When I lived on Whidbey Island in Washington State, my first hiking trips were local ones, such as the hikes at Ebey’s Landing in Coupeville. Pre-internet days it was a lonely place. Not so much these days. Even in winter it is filled with others enjoying being out there. However, compared to the crowds of hikers around Seattle, the numbers are still low. I cannot blame them though. It is a gorgeous place to hike. A lot of it changed after the National Park Service took on the Ebey area, for protection (and as well the internet, for sharing how pretty the Ebey Preserve – and the Pratt Preserve are).
This is one of the remaining blockhouses left in the Ebey Preserve. An odd thing is I had never visited it, even in all the years I worked in Coupeville, and hiked near it. It sits in the middle of the pioneer part of the cemetery, on the hill.
The Island was reached at Ebey’s Landing in 1850, although the Native tribes had been there for a considerable longer time, tending to the prairies and doing agriculture. This blockhouse is worth visiting, as it is open year round and is located in the older section of the cemetery. The large headstone to the left of it is one to read. If you enjoy history, do take the time to visit this area. Some of it is very sad and maybe it leads to a lot of questions from your children, but I am OK with that.
I left the Island in the early 2000’s, around the time Robert Y. Pratt’s legacy would be known. He had inherited and owned an amazing section of land there – and when he passed away it was given to a distant relative, who had never seen it. And they followed his request and the land was purchased to be protected. However, as with all things, the land sat for a number of years and is now being developed a bit for hiking and similar. Which is great!
When coming into the town of Coupeville, on Hwy 20, turn down Sherman Rd, then head up to the cemetery on the hill. There is a parking area and one of the best overlooks on the islands. On a clear day you can see from Mt. Baker to Mount Rainier and everything in between in the Cascades – and the Olympics across the Strait of Juan de Fuca. In the old days, a trail went down from the overlook to a dirt private road, which you could walk past the few houses on the prairie. The “trail” then cut up an easement between the last house and a farming field. Then a real trail followed the fence line that followed Pratt’s land. It then joined the Ebey Bluff Trail. Now though? You can park at the same overlook and follow signs and you enter the old Pratt land. The new loop trail follows around the edge of his old fields. As you can see above, there is 4 different groups involved in ownership: The National Park, Washington State Parks, Island County and The Nature Conservancy. The National Park service is in charge of the new loop trail, the Pratt Preserve Loop. It is a mix of where the tractors drove around the fields, and then actual trail in the woods.

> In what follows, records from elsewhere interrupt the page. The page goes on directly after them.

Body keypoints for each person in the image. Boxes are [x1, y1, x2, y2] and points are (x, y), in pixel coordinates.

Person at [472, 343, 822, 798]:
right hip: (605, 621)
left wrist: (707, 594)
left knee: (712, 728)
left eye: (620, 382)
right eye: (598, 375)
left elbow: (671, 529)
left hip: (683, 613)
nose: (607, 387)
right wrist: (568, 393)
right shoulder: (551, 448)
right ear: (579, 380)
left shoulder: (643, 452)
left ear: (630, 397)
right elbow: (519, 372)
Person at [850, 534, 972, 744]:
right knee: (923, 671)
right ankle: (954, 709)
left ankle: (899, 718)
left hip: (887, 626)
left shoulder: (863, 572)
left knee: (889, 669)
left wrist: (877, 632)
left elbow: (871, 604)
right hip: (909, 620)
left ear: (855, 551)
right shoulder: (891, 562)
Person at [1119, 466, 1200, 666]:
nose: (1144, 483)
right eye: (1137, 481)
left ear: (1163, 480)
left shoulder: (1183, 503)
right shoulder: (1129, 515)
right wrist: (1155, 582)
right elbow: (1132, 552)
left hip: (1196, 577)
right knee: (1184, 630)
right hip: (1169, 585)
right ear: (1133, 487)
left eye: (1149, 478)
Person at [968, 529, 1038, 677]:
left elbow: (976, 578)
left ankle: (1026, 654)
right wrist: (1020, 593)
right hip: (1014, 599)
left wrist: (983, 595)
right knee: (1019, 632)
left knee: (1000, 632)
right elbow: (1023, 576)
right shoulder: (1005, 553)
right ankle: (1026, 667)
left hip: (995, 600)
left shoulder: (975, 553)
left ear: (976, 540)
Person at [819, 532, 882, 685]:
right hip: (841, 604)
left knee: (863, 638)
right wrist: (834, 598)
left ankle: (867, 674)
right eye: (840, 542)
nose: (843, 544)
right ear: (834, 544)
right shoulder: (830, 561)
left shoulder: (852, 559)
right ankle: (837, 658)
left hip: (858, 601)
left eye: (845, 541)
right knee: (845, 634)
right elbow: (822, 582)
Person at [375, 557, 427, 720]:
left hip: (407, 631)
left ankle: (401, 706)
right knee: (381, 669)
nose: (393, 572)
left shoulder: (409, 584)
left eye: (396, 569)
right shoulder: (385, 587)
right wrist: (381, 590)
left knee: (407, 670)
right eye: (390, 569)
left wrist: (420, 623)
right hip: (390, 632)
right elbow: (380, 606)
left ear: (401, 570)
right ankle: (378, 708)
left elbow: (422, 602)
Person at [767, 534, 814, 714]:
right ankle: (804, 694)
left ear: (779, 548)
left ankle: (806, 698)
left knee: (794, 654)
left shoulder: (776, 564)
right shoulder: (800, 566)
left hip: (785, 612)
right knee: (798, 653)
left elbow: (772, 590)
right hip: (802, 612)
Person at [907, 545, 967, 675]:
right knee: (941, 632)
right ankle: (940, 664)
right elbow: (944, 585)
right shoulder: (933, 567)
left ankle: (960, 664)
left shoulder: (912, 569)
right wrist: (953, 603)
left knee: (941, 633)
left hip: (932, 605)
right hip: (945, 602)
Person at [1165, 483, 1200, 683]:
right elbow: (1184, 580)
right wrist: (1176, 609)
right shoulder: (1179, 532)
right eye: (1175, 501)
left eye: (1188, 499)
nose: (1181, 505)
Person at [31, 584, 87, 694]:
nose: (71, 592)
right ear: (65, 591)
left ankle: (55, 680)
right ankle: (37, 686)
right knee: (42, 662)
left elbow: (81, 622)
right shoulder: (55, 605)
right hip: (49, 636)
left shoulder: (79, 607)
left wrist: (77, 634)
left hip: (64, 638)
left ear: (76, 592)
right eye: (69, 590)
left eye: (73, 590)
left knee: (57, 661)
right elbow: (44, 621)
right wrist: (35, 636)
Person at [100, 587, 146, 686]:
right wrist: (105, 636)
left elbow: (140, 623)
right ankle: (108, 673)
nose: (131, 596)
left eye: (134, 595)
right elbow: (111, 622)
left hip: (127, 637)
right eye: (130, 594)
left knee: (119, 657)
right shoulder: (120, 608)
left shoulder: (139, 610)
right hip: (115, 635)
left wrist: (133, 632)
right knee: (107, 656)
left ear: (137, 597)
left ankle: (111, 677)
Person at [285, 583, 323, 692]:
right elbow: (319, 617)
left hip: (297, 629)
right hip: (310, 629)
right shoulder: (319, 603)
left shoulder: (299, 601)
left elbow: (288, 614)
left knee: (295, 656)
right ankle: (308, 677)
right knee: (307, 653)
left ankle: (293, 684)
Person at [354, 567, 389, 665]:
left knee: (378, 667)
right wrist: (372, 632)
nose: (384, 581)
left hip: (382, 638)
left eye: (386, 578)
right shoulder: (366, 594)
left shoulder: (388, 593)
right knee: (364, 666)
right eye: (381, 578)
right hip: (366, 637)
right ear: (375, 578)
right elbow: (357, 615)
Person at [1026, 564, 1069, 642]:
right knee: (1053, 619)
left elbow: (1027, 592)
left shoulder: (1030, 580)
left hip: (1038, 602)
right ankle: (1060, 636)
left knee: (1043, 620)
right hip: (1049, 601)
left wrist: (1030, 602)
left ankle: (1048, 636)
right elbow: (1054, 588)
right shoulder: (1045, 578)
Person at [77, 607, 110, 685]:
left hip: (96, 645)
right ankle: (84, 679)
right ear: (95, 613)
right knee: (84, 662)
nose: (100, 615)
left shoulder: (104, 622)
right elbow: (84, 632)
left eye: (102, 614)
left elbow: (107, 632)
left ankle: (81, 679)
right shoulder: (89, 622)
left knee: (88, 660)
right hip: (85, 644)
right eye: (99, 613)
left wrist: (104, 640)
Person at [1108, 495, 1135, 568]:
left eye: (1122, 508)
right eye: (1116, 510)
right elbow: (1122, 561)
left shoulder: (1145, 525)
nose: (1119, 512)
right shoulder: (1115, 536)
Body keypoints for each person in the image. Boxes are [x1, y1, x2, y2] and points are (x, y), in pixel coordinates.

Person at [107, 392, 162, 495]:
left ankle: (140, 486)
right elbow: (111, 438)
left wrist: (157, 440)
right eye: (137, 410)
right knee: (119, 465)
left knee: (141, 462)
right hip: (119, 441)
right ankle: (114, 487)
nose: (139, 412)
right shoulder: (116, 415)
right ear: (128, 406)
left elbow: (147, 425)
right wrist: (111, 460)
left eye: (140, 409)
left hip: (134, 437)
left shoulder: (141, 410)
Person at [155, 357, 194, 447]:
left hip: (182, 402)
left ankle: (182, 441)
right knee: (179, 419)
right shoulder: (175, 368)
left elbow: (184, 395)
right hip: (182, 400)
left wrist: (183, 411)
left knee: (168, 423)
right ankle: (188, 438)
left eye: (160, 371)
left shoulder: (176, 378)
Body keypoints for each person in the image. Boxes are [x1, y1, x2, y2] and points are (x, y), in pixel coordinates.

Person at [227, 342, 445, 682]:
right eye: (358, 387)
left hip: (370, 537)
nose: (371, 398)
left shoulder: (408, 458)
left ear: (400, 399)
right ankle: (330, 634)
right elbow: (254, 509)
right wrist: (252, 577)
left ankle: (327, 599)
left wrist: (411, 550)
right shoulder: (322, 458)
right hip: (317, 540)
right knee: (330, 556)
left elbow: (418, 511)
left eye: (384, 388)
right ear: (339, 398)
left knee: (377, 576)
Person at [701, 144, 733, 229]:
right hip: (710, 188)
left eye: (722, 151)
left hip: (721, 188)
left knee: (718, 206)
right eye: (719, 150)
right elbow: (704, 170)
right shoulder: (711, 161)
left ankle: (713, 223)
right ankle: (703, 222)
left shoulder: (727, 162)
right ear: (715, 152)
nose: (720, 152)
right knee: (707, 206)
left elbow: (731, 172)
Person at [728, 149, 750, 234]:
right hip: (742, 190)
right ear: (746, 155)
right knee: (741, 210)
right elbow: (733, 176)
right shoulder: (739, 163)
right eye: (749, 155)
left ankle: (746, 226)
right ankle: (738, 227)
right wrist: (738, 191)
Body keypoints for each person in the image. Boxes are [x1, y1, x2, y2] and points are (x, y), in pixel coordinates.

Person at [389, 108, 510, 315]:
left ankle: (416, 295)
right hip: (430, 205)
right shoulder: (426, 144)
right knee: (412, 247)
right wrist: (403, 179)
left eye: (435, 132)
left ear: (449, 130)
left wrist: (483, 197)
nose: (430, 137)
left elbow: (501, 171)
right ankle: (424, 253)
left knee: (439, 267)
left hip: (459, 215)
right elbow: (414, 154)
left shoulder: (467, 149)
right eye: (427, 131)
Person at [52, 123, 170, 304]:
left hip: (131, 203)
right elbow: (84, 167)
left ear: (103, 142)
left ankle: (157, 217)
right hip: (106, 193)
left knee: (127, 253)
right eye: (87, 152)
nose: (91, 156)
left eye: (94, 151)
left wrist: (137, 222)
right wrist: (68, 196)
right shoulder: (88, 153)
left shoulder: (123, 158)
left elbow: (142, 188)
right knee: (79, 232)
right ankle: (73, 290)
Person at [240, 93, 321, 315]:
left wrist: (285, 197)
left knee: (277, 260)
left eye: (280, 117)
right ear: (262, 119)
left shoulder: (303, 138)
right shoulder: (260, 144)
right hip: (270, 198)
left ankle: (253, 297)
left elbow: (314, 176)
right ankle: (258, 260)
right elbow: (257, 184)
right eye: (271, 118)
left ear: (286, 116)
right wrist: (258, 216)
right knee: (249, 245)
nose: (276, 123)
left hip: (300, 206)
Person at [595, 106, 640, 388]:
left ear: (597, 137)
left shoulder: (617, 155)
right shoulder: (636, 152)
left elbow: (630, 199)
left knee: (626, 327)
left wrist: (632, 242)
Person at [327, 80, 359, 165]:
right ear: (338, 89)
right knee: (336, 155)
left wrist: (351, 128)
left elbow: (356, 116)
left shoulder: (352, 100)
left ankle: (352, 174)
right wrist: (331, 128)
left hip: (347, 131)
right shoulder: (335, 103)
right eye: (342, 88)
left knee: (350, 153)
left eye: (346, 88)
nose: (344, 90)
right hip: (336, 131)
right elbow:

There are 2 junctions now, one to join the Bluff Trail, and a new extension to connect to the Kettles Trail out on Hwy 20, that goes to Fort Ebey State Park and the Kettles Trail System.
One of the gems of this area is the two buildings in Pratt’s Preserve.
I used to walk by, looking over the field’s fencing, and wishing I could walk closer, as I headed out towards the Bluff Trail at Ebey’s Landing. The buildings were in bad shape in the 1990’s. They have been restored by the National Park Service and are now open at times to visit. There sits a blockhouse, one of the last 4 remaining, and Ebey’s House.
The views. I don’t think I will get tired of them, as you look over Ebey’s Landing, and the prairie. There was a time in my life I used to hike this area 2 to 4 times a month.
Hiking the loop around Pratt’s Preserve isn’t long, it is at most 1.25 miles and is overall flat. It is a great choices for older adults, and young children – and anyone who loves history.
One tip: Always have a hat, thin gloves and a jacket for hikes on the island. The wind howls here, even in summer. In winter it is often pleasant temps, but the wind cuts coldly.
Parking: Park at the overlook below the cemetery, or near the Preserve (just pass the overlook, well-marked) for free. If you park down low at Ebey’s Landing you will need a Discover Pass from the state.